Exercise prompt
Check every line of the material below, and show those that contain "shoulder".

─── Data section

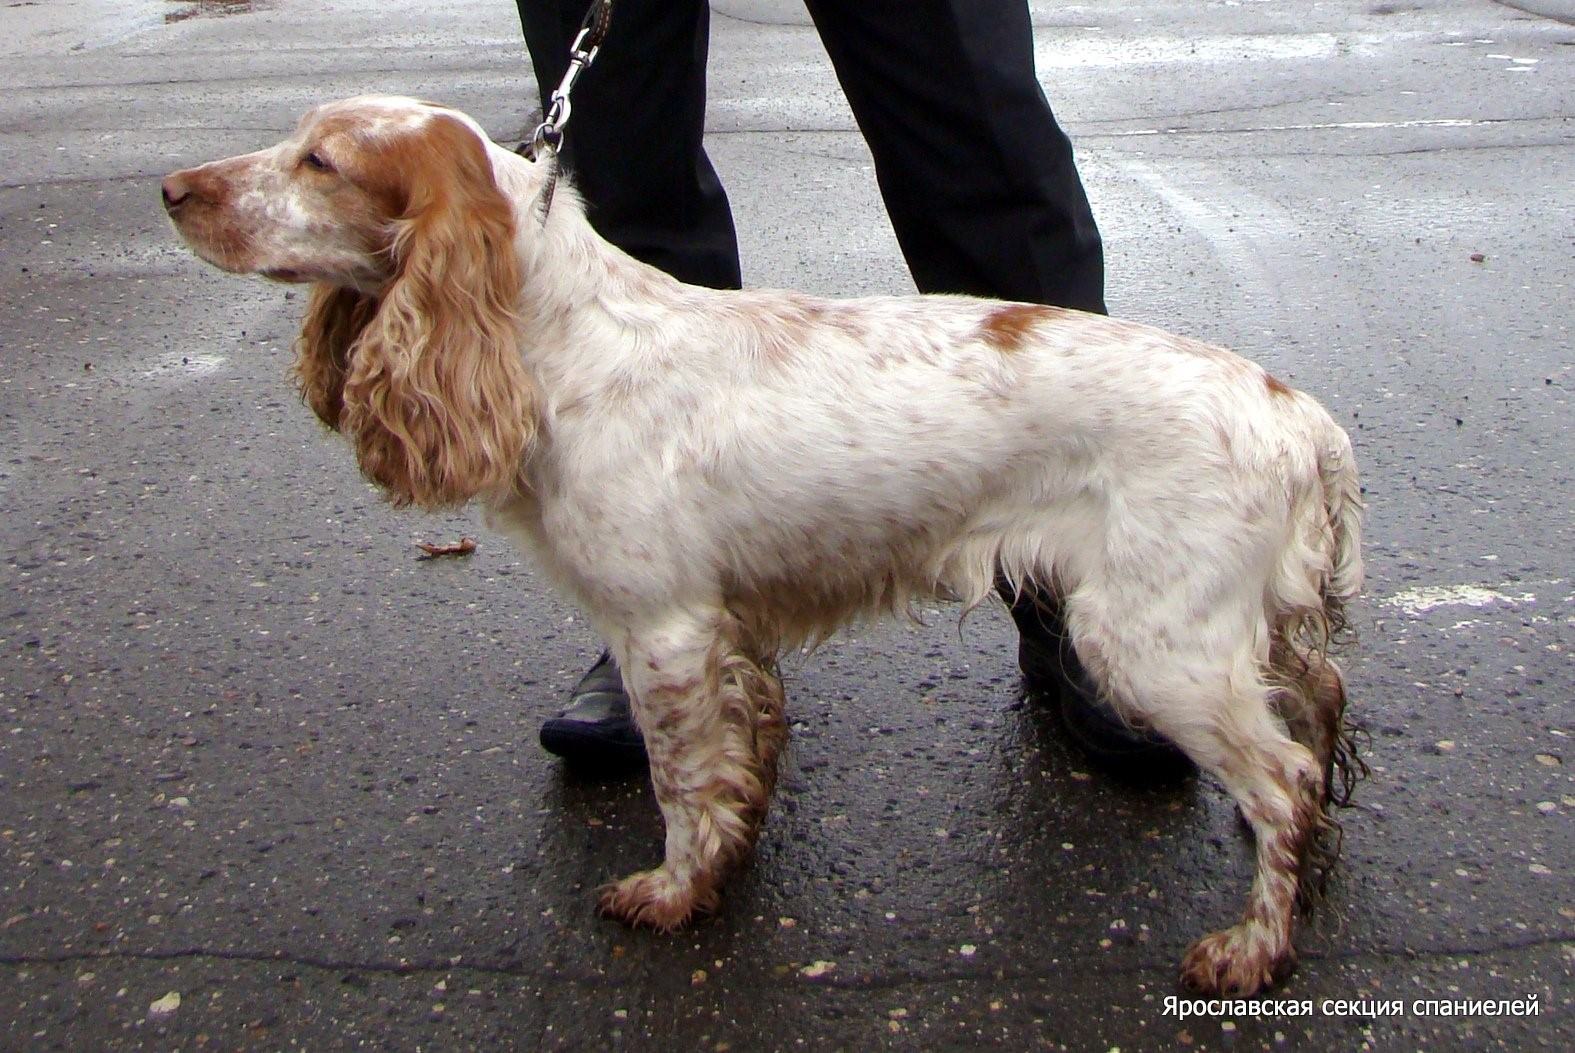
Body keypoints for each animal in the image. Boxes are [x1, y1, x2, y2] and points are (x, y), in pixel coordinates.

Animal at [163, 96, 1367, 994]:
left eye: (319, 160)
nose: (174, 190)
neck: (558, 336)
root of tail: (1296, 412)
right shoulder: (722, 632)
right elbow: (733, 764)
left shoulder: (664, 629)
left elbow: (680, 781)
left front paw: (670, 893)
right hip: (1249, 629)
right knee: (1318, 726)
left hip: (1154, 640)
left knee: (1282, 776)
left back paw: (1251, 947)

──────
─── Data section

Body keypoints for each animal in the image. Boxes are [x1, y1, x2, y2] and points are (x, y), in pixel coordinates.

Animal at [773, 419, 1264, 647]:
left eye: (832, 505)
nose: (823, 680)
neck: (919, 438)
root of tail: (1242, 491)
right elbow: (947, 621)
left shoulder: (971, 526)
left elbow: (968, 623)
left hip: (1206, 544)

──────

Task output
right shoulder: (722, 632)
left shoulder: (664, 629)
left shoulder: (971, 526)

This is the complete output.